▶ _WHAT IS NEEDED_: Each line starting at the one that contains "staining exhibits weak" and ending at the one that contains "tumor cells in" must be returned exactly, and the rest of the listing is left out.
DATASET EXTRACT Start Marker
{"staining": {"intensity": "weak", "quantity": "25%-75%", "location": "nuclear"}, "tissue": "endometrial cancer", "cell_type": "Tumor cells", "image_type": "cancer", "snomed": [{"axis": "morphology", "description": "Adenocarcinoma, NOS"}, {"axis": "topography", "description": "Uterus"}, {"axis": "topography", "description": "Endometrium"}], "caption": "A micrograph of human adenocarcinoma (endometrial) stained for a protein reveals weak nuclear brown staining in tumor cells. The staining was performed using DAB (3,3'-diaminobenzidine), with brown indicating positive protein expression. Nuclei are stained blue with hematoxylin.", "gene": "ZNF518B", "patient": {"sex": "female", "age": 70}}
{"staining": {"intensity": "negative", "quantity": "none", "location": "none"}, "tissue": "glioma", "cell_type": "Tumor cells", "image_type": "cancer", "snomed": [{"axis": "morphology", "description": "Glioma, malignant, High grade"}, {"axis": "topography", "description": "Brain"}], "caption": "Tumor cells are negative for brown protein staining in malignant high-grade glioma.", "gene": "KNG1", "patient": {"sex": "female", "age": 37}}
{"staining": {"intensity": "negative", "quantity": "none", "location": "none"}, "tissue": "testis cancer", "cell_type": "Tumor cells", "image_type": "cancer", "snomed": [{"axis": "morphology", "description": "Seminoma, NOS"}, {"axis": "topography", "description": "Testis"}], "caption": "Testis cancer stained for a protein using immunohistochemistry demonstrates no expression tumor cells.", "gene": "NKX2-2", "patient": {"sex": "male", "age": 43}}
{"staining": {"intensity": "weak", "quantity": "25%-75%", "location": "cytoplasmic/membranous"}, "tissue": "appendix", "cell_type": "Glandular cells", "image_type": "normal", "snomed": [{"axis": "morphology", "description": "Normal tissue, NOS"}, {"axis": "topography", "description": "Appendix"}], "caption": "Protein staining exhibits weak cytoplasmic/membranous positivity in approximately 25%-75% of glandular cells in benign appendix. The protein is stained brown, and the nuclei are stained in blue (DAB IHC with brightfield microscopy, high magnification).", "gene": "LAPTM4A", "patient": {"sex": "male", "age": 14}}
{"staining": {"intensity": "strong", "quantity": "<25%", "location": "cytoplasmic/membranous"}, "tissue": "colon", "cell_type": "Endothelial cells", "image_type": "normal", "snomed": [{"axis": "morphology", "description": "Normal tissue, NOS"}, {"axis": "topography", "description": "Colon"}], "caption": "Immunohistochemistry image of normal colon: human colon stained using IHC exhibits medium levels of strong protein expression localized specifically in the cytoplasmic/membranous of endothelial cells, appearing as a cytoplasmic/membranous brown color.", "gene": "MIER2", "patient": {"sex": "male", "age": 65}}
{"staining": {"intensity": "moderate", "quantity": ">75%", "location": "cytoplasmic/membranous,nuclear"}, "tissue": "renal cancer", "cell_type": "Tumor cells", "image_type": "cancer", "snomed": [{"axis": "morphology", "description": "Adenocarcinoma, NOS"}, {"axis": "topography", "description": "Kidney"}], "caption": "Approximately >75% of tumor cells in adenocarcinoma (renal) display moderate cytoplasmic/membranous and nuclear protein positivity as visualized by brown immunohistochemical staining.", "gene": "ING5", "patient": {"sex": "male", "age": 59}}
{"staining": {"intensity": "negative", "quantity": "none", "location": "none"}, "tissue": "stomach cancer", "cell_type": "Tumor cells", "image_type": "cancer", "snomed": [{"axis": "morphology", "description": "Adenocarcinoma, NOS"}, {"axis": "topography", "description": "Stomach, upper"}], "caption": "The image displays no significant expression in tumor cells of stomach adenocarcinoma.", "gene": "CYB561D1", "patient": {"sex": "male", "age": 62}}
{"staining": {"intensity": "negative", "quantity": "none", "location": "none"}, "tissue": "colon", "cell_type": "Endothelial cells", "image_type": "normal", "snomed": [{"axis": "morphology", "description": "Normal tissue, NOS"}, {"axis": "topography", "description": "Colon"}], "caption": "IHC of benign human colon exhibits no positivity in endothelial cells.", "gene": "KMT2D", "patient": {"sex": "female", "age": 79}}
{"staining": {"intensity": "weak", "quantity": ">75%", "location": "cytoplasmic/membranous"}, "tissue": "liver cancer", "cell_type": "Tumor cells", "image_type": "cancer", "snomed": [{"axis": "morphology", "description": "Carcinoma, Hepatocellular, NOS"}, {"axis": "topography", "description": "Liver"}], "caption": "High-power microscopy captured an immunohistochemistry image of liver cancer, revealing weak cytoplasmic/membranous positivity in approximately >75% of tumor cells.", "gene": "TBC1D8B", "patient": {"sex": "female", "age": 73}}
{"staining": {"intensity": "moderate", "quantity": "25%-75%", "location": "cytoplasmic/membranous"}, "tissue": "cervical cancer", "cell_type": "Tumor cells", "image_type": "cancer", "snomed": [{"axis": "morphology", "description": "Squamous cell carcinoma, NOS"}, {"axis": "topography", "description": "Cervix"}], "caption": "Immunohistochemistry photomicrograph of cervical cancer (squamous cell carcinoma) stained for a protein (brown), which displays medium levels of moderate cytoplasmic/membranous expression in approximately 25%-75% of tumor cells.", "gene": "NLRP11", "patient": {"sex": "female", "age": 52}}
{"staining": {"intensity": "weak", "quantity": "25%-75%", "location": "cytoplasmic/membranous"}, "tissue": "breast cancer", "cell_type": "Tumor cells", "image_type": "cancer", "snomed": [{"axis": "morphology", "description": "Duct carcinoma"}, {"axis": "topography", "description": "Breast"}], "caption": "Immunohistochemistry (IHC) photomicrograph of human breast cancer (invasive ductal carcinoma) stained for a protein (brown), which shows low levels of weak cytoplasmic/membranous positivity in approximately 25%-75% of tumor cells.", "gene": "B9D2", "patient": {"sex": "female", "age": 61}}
DATASET EXTRACT End Marker
▶ _EXERCISE RESULT_:
{"staining": {"intensity": "weak", "quantity": "25%-75%", "location": "cytoplasmic/membranous"}, "tissue": "appendix", "cell_type": "Glandular cells", "image_type": "normal", "snomed": [{"axis": "morphology", "description": "Normal tissue, NOS"}, {"axis": "topography", "description": "Appendix"}], "caption": "Protein staining exhibits weak cytoplasmic/membranous positivity in approximately 25%-75% of glandular cells in benign appendix. The protein is stained brown, and the nuclei are stained in blue (DAB IHC with brightfield microscopy, high magnification).", "gene": "LAPTM4A", "patient": {"sex": "male", "age": 14}}
{"staining": {"intensity": "strong", "quantity": "<25%", "location": "cytoplasmic/membranous"}, "tissue": "colon", "cell_type": "Endothelial cells", "image_type": "normal", "snomed": [{"axis": "morphology", "description": "Normal tissue, NOS"}, {"axis": "topography", "description": "Colon"}], "caption": "Immunohistochemistry image of normal colon: human colon stained using IHC exhibits medium levels of strong protein expression localized specifically in the cytoplasmic/membranous of endothelial cells, appearing as a cytoplasmic/membranous brown color.", "gene": "MIER2", "patient": {"sex": "male", "age": 65}}
{"staining": {"intensity": "moderate", "quantity": ">75%", "location": "cytoplasmic/membranous,nuclear"}, "tissue": "renal cancer", "cell_type": "Tumor cells", "image_type": "cancer", "snomed": [{"axis": "morphology", "description": "Adenocarcinoma, NOS"}, {"axis": "topography", "description": "Kidney"}], "caption": "Approximately >75% of tumor cells in adenocarcinoma (renal) display moderate cytoplasmic/membranous and nuclear protein positivity as visualized by brown immunohistochemical staining.", "gene": "ING5", "patient": {"sex": "male", "age": 59}}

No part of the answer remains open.